Em seu discurso, ele fez menção a possíveis colaborações, principalmente na exploração de minerais críticos, essenciais para a tecnologia moderna. Sob um viés de fortalecimento econômico e científico, Lula também discutiu acordos comerciais já firmados, pontuando oportunidades de cooperação mutuamente vantajosas entre os países.
Por que minerais críticos são o novo ouro?
"A Coreia é o segundo maior produtor mundial de semicondutores e detém parcela significativa do mercado de baterias. O Brasil, por sua vez, possui minerais críticos indispensáveis para tais produções. Esta parceria nos torna confiáveis, especialmente em um mundo onde arbitrariedade se torna a norma", disse Lula com convicção.
A ideia é clara: o Brasil busca deixar o papel de mero exportador de matérias-primas para tornar-se co-autor de inovações tecnológicas em solo nacional. Tal mudança se revela necessária para impulsionar o crescimento local e posicionar o Brasil como um player estratégico no mercado global de tecnologia.
Qual é o potencial além da mineração?
Além dos aspectos minerais, Lula enxerga longe: existem brechas ricas para cooperação nas áreas aeroespacial, de saúde, cosméticos e cultura. A parceria com a startup coreana Innospace em Alcântara exemplifica o potencial na área espacial.
No setor de saúde, investimentos conjuntos em novas vacinas e tecnologias médicas foram citados, enquanto na cosmética, a alavancagem da biodiversidade brasileira unida à tecnologia coreana promete expandir os horizontes de ambos os países.
O impacto na economia criativa pode ser o próximo grande salto?
Cultura e economia criativa também são focos estrategicamente relevantes. Conforme contado por Lula, "Na Coreia, a economia criativa supera áreas tradicionais. No Brasil, esse setor já representa mais de 3% do PIB, superando a indústria automobilística." Ele destaca o aumento da internacionalização da música e produções audiovisuais brasileiras, do funk ao K-Pop, ressaltando este universo sinérgico de produção criativa.
Onde estamos com o comércio e a integração Brasil-Coreia?

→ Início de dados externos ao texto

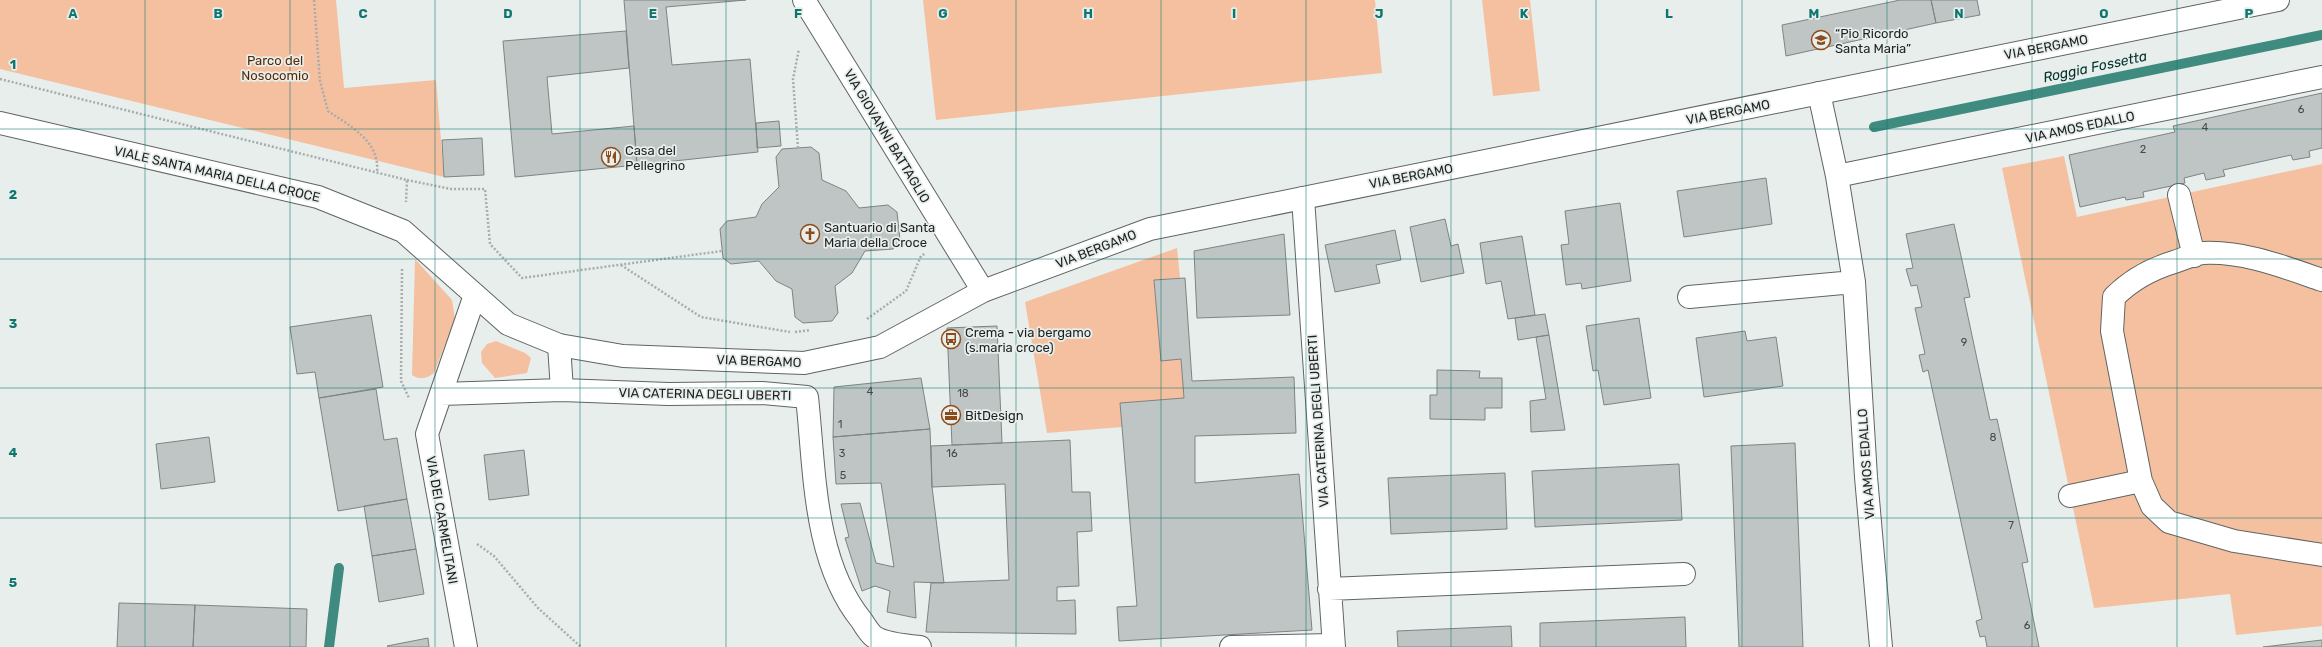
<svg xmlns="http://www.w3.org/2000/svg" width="2322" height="647" viewBox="0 0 2322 647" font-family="Rubik,sans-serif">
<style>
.green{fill:#f5c09f}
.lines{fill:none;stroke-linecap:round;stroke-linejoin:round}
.stream{stroke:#408b80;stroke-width:10}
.building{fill:#bfc5c4;stroke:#7e8482}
.street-casing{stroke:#5f6563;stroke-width:24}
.secondary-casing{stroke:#5f6563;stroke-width:24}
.path{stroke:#a8adac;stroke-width:2.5;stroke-dasharray:2 2;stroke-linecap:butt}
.street{stroke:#fff;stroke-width:22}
.secondary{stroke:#fff;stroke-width:22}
.grid{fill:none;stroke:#0f766e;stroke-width:1;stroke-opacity:0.55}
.labels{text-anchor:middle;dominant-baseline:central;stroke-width:3.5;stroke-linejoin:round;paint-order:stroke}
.number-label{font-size:11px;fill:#474a4a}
.poi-label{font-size:13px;fill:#1f2121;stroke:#e7eeec;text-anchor:start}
.street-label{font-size:13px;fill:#1f2121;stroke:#e7eeec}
.park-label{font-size:13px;fill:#562a07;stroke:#e7eeec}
.water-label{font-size:14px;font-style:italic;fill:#00322c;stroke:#e7eeec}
.grid-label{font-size:13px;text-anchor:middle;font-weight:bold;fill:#0f766e;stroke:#e7eeec;stroke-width:3.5;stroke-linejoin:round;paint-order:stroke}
</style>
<rect width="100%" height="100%" fill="#e7eeec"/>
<path class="green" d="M0,0H336L344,88L436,80L444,177L0,69Z
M923,0H1375L1382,73L936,120Z
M1482,0H1530L1540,91L1493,96Z
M2064,156L2077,217L2322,164V626L2236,635L2230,594L2094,608L2002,168Z
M1177,248L1180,278L1154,280L1161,360L1181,359L1184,398L1122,427L1047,433L1025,302Z
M415,259L452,300L455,319L434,373C426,379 420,380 412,375Z
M496,341L525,353L531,358L527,373L495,378L482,363L481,352L487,344Z"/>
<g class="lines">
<path class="stream" d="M1874,127L2322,35
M329,647L339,568"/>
</g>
<path class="building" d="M624,0H746L666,7L672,65L750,59L758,152L637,165Z
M1931,0L1936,23L1786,56L1782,25L1900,0Z
M1931,0H1977L1980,15L1936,23Z
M626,31L629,68L547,77L552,134L634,126L637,165L515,177L503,41Z
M2322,93V148L2309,151L2310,157L2293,160L2291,155L2223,170L2225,176L2206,180L2204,173L2184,178L2185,183L2143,192L2144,197L2126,200L2125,197L2080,207L2069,155L2175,132L2173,126Z
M779,121L781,146L757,148L756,123Z
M482,138L484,175L444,177L442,140Z
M811,147L819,153L822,180L846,191L859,208L888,205L897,212L900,240L893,249L865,251L852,273L835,286L838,313L832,321L803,323L795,317L792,289L776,281L759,261L731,264L723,258L720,229L727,221L756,217L762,204L779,187L776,157L782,149Z
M1766,178L1772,224L1684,237L1677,191Z
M1620,203L1631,281L1582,289L1581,283L1566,285L1561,245L1569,244L1565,211Z
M1445,219L1451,246L1458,244L1464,273L1421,282L1410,227Z
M1954,224L1970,297L1964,298L1990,420L1997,419L2028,562L2022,563L2039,647H1987L1985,636L1980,637L1976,621L1982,619L1928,370L1923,372L1919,355L1925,354L1915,308L1922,307L1917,285L1911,286L1906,269L1913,268L1906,234Z
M1395,230L1401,260L1376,265L1380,283L1335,292L1325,245Z
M1284,234L1290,315L1197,318L1194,251Z
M1522,236L1535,315L1508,319L1501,281L1486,284L1480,243Z
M1185,278L1192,381L1294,377L1296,433L1195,436V483L1299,474L1312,630L1119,641L1117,607L1137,606L1120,403L1184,398L1181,359L1161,361L1154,280Z
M1545,314L1549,335L1518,340L1515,318Z
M371,315L383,387L319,398L315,372L297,374L290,327Z
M1639,318L1651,398L1604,405L1598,370L1593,371L1586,326Z
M997,326L1002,443L952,445L947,328Z
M1745,331L1747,341L1776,337L1783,386L1704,397L1696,338Z
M1549,335L1565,430L1531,432L1530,401L1546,399L1536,337Z
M1437,370L1480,371L1479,378H1502V408H1485V420L1430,419V395H1437Z
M921,378L930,429L833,437L834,387Z
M376,389L384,440L397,438L407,499L338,511L319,398Z
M930,429L932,487L944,583L914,582L916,618L887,612L890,591L875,586L862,591L845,538L849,537L841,504L860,503L876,563L894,567L881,483L836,484L833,437Z
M209,437L215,482L161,489L156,444Z
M1070,440L1072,492H1090L1092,531L1077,532L1079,586L1057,587V601L1075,600L1076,634L926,632L931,583L1009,580L1005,484L932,487L931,446Z
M1795,443L1803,647H1739L1731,446Z
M524,450L529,495L489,500L484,455Z
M1679,464L1682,520L1535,527L1532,471Z
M1505,473L1507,529L1391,534L1388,478Z
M407,499L416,549L372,556L364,506Z
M416,549L424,594L379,602L372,556Z
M119,603L195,605L193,647H117Z
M195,605L307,609L306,647H193Z
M1685,617L1686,647H1540V623Z
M1511,626L1512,647H1398L1397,631Z
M428,638L429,647H388L387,646Z
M2322,640V647H2263Z"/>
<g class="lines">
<defs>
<path id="street" d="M804,0L983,291
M1819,93L1837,176L1854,282L1866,477L1881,647
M1837,176L2322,77
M2179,195L2194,256
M1303,198L1334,647
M1689,297L1854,282
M559,345L562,390
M441,394L562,390L668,394L762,393L807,397C815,471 813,561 862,621C865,626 869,632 873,636C882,643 909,646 920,647
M2141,481L2112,331L2114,297C2132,279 2151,269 2174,262C2183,259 2194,254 2203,253C2244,251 2284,267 2322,280
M2070,496L2141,481L2152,506L2169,522L2234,541L2322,555
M1329,589L1684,574
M466,647L427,434L475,295
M1231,647L1333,645"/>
<path id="secondary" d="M0,123L318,197L403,231L508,324L559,345L623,356L804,363L880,347L983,291L1150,229L2278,0"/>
</defs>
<use href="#street" class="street-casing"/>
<use href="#secondary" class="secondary-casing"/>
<path class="path" d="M314,0L320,81L328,111C350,126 380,141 377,172
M0,79L407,180L406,202
M798,148L793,79L799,49
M407,180L451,189H485L490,244L522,278L722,251
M621,265L701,317L790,332
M402,269L401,381L409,398
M867,319L906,291L921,256L926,253
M795,332L810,330
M477,544L494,556L538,608L581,647"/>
<use href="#street" class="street"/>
<use href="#secondary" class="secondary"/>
</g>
<path class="grid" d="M145,0V647M290,0V647M435,0V647M580,0V647M726,0V647M871,0V647M1016,0V647M1161,0V647M1306,0V647M1451,0V647M1596,0V647M1742,0V647M1887,0V647M2032,0V647M2177,0V647M0,129H2322M0,259H2322M0,388H2322M0,518H2322"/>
<defs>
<symbol id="school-ring" viewBox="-11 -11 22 22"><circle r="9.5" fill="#e7eeec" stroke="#8e4b1a" stroke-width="1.5"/><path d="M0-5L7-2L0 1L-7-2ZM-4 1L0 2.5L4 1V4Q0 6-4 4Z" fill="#8e4b1a"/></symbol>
<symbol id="restaurant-ring" viewBox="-11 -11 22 22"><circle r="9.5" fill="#e7eeec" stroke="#8e4b1a" stroke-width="1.5"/><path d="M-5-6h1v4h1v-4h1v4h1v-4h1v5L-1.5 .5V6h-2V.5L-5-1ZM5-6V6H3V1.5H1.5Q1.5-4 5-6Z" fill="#8e4b1a"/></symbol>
<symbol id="church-ring" viewBox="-11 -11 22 22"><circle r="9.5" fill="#e7eeec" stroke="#8e4b1a" stroke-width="1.5"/><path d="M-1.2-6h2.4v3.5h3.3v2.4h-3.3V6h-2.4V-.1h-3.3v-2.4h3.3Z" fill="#8e4b1a"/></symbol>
<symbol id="bus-ring" viewBox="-11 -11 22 22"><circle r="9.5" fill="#e7eeec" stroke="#8e4b1a" stroke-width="1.5"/><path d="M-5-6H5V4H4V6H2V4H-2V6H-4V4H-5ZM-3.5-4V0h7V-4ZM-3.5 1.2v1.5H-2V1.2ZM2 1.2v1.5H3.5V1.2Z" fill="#8e4b1a"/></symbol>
<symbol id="office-ring" viewBox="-11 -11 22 22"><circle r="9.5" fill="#e7eeec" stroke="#8e4b1a" stroke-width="1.5"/><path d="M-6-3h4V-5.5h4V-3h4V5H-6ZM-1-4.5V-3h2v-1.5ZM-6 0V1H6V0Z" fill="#8e4b1a"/></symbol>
</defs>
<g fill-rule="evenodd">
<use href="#school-ring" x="1810" y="29" width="22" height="22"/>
<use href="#restaurant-ring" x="600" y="146" width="22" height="22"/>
<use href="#church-ring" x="799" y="223" width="22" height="22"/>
<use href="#bus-ring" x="940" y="328" width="22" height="22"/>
<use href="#office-ring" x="940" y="404" width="22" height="22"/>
</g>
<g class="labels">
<g class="number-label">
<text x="2301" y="109">6</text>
<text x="2205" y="127">4</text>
<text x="2143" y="149">2</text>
<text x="1964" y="342">9</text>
<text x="870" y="391">4</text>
<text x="963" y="393">18</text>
<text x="840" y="424">1</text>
<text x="1993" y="437">8</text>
<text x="842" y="453">3</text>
<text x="952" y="453">16</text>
<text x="843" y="475">5</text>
<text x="2011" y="525">7</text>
<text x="2027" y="625">6</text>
</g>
<g class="poi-label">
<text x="1835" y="33">“Pio Ricordo<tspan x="1835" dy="15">Santa Maria”</tspan></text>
<text x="625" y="150">Casa del<tspan x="625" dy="15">Pellegrino</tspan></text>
<text x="824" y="227">Santuario di Santa<tspan x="824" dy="15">Maria della Croce</tspan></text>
<text x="965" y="332">Crema - via bergamo<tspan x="965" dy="15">(s.maria croce)</tspan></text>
<text x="965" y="415">BitDesign</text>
</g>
<g class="street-label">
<text transform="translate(2046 47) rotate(-11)">VIA BERGAMO</text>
<text transform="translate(1728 112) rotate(-11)">VIA BERGAMO</text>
<text transform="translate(2080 127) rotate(-12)">VIA AMOS EDALLO</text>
<text transform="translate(887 136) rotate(59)">VIA GIOVANNI BATTAGLIO</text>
<text transform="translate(217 174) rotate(13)">VIALE SANTA MARIA DELLA CROCE</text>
<text transform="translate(1411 176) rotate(-11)">VIA BERGAMO</text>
<text transform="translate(1096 249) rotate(-21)">VIA BERGAMO</text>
<text transform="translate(759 361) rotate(2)">VIA BERGAMO</text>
<text transform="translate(705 394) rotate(1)">VIA CATERINA DEGLI UBERTI</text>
<text transform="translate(1318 421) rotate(-94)">VIA CATERINA DEGLI UBERTI</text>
<text transform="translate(1866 464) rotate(-94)">VIA AMOS EDALLO</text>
<text transform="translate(442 520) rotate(80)">VIA DEI CARMELITANI</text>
</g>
<g class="park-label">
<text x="275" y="60">Parco del<tspan x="275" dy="15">Nosocomio</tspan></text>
</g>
<g class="water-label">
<text transform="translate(2095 67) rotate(-12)">Roggia Fossetta</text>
</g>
</g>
<g class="grid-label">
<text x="73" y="18">A</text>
<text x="218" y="18">B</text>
<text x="363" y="18">C</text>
<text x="508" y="18">D</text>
<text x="653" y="18">E</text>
<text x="798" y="18">F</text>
<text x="943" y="18">G</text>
<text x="1088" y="18">H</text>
<text x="1234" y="18">I</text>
<text x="1379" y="18">J</text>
<text x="1524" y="18">K</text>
<text x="1669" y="18">L</text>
<text x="1814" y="18">M</text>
<text x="1959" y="18">N</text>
<text x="2104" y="18">O</text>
<text x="2249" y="18">P</text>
<text x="13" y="69">1</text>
<text x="13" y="199">2</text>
<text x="13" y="328">3</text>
<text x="13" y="457">4</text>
<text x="13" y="587">5</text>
</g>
</svg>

O fluxo comercial entre ambos os países, atualmente na casa dos US$ 11 bilhões, já foi maior. "Já fomos melhores em negócios", confessou Lula, aludindo aos esforços da ApexBrasil que identificou 280 oportunidades na Coreia.
O recente encontro entre Lula e o presidente coreano Lee Jae-myung resultou em 10 atos de cooperação, focando especialmente em agricultura, tecnologia e indústria, bem como em fortalecer as cadeias de suprimentos e a integração econômica.
Como o Brasil atrai investimentos estrangeiros?
Com vigor, Lula ressaltou as políticas públicas favoráveis ao investimento estrangeiro, tais como o Programa de Aceleração de Crescimento (PAC), entre outros. Destacou também o progresso em negociações para a entrada de carne bovina brasileira no mercado coreano, enfatizando a prontidão do Brasil em atender a essas demandas com eficazes práticas sanitárias.
O que podemos aprender com a experiência coreana?
Por fim, o presidente relembrou as lições que o Brasil pode tirar da Coreia. Enquanto o PIB per capita coreano já multiplicou, em comparação com décadas passadas, o Brasil ainda busca replicar estratégias de crescimento econômico e desenvolvimento social da Coreia.
"A experiência deles prova o valor de elevar a educação e diversificar a economia. Nenhum país que chegou atrasado à corrida industrial conseguiu avançar sem fortes políticas públicas", afirmou Lula. A lição é clara: buscar diversidade econômica e investir em trabalhadores extremamente qualificados são chaves para um futuro promissor.